Directions => Lines containing the word "when" are the ones to copy from the records below.

Data for this task =>

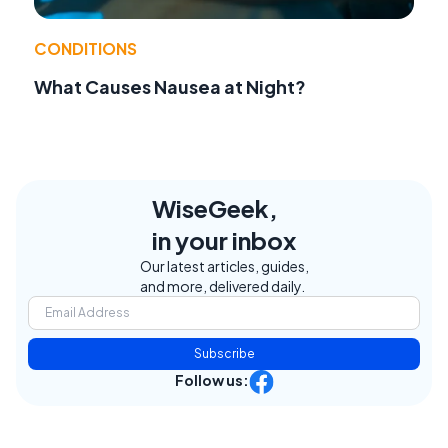
CONDITIONS
What Causes Nausea at Night?
WiseGeek,
in your inbox
Our latest articles, guides,
and more, delivered daily.
Subscribe
Follow us:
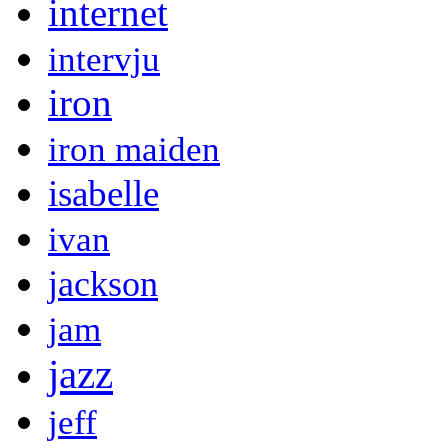
internet
intervju
iron
iron maiden
isabelle
ivan
jackson
jam
jazz
jeff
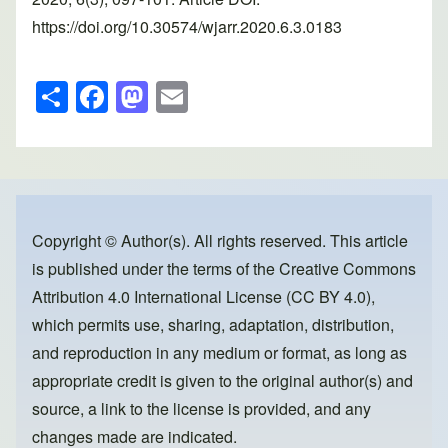
https://doi.org/10.30574/wjarr.2020.6.3.0183
S
F
M
E
h
a
a
m
ar
c
st
ail
e
e
o
b
d
o
o
Copyright © Author(s). All rights reserved. This article
is published under the terms of the
Creative Commons
o
n
Attribution 4.0 International License (CC BY 4.0)
,
k
which permits use, sharing, adaptation, distribution,
and reproduction in any medium or format, as long as
appropriate credit is given to the original author(s) and
source, a link to the license is provided, and any
changes made are indicated.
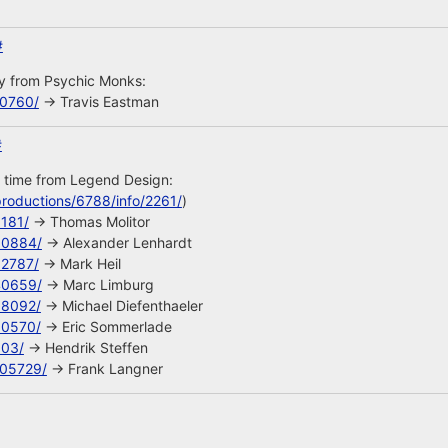
#
uy from Psychic Monks:
10760/
-> Travis Eastman
#
s time from Legend Design:
roductions/6788/info/2261/
)
8181/
-> Thomas Molitor
90884/
-> Alexander Lenhardt
92787/
-> Mark Heil
40659/
-> Marc Limburg
68092/
-> Michael Diefenthaeler
90570/
-> Eric Sommerlade
603/
-> Hendrik Steffen
105729/
-> Frank Langner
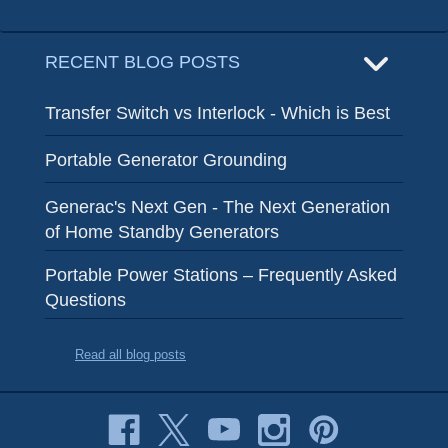
RECENT BLOG POSTS
Transfer Switch vs Interlock - Which is Best
Portable Generator Grounding
Generac's Next Gen - The Next Generation
of Home Standby Generators
Portable Power Stations – Frequently Asked
Questions
Read all blog posts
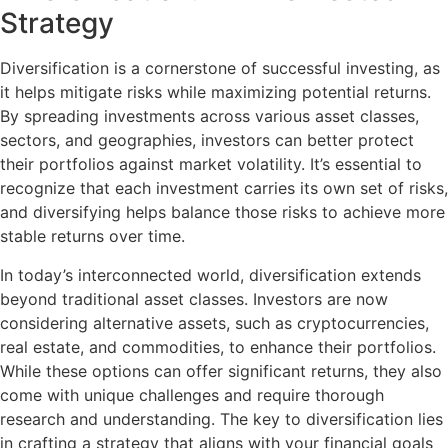
Strategy
Diversification is a cornerstone of successful investing, as
it helps mitigate risks while maximizing potential returns.
By spreading investments across various asset classes,
sectors, and geographies, investors can better protect
their portfolios against market volatility. It’s essential to
recognize that each investment carries its own set of risks,
and diversifying helps balance those risks to achieve more
stable returns over time.
In today’s interconnected world, diversification extends
beyond traditional asset classes. Investors are now
considering alternative assets, such as cryptocurrencies,
real estate, and commodities, to enhance their portfolios.
While these options can offer significant returns, they also
come with unique challenges and require thorough
research and understanding. The key to diversification lies
in crafting a strategy that aligns with your financial goals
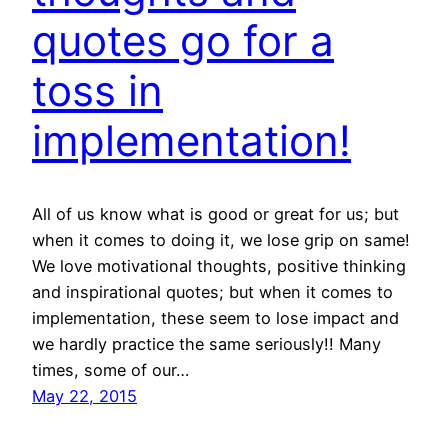
quotes go for a
toss in
implementation!
All of us know what is good or great for us; but
when it comes to doing it, we lose grip on same!
We love motivational thoughts, positive thinking
and inspirational quotes; but when it comes to
implementation, these seem to lose impact and
we hardly practice the same seriously!! Many
times, some of our…
May 22, 2015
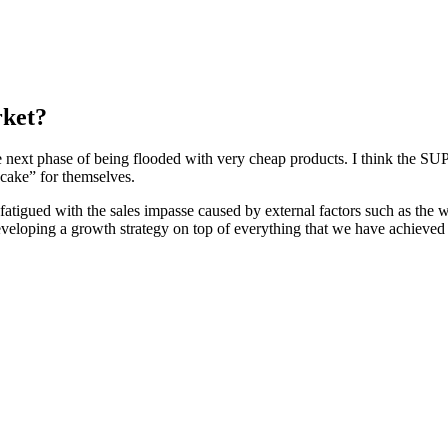
rket?
next phase of being flooded with very cheap products. I think the SUP m
 “cake” for themselves.
fatigued with the sales impasse caused by external factors such as the wa
loping a growth strategy on top of everything that we have achieved a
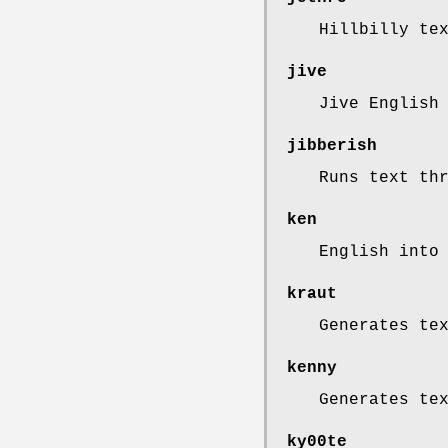
Hillbilly te
jive
Jive English
jibberish
Runs text th
ken
English into
kraut
Generates te
kenny
Generates te
ky00te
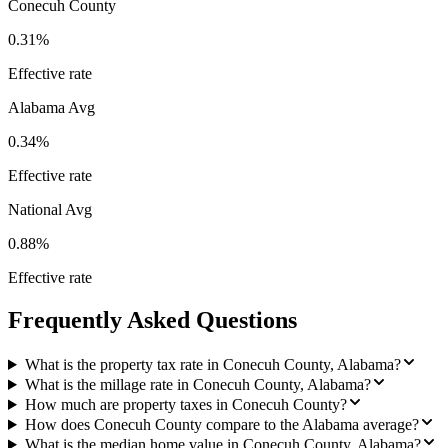
Conecuh County
0.31%
Effective rate
Alabama
Avg
0.34%
Effective rate
National Avg
0.88%
Effective rate
Frequently Asked Questions
What is the property tax rate in Conecuh County, Alabama?
What is the millage rate in Conecuh County, Alabama?
How much are property taxes in Conecuh County?
How does Conecuh County compare to the Alabama average?
What is the median home value in Conecuh County, Alabama?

Result for this task =>
when it comes to doing it, we lose grip on same!
and inspirational quotes; but when it comes to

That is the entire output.